- What you will do
Pictures aside, write out every record exactly as it appears.

- Stored dataset items

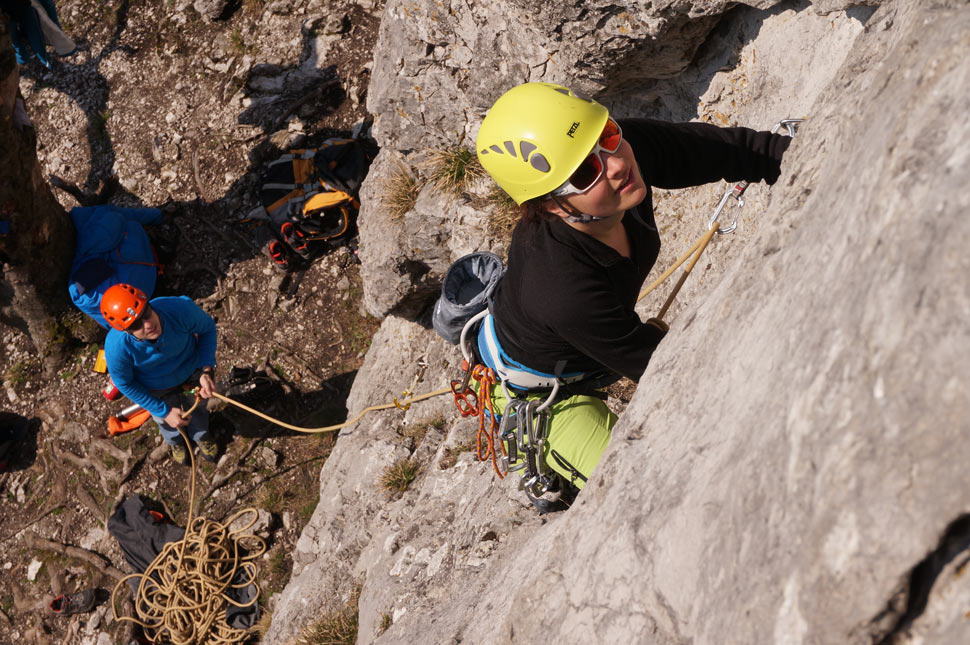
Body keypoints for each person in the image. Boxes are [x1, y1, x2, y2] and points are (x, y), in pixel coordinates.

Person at [474, 82, 791, 499]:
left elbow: (740, 151)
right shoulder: (562, 290)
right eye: (585, 172)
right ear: (551, 205)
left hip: (595, 341)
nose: (615, 164)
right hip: (545, 394)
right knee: (643, 492)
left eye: (605, 135)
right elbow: (671, 370)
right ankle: (550, 469)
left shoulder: (627, 152)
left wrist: (807, 155)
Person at [100, 284, 219, 465]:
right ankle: (175, 441)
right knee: (164, 421)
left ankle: (201, 435)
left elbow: (207, 328)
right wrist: (164, 411)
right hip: (155, 388)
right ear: (126, 330)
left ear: (148, 303)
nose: (148, 325)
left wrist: (206, 370)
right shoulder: (117, 348)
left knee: (199, 408)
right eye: (136, 324)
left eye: (146, 313)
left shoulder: (178, 309)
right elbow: (124, 383)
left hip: (192, 370)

- Your response
Body keypoints for each person in the image. Boxes are [x1, y1, x2, y2] and points are (x, y), in pixel coordinates.

Person at [474, 82, 791, 499]:
left elbow: (740, 151)
right shoulder: (562, 290)
right eye: (585, 172)
right ear: (551, 205)
left hip: (595, 341)
nose: (615, 164)
right hip: (545, 394)
right knee: (643, 492)
left eye: (605, 135)
right elbow: (671, 370)
right ankle: (550, 469)
left shoulder: (627, 152)
left wrist: (807, 155)
Person at [100, 284, 219, 465]:
right ankle: (175, 441)
right knee: (164, 421)
left ankle: (201, 435)
left elbow: (207, 328)
right wrist: (164, 411)
right hip: (155, 388)
right ear: (126, 330)
left ear: (148, 303)
nose: (148, 325)
left wrist: (206, 370)
right shoulder: (117, 348)
left knee: (199, 408)
right eye: (136, 324)
left eye: (146, 313)
left shoulder: (178, 309)
right elbow: (124, 383)
left hip: (192, 370)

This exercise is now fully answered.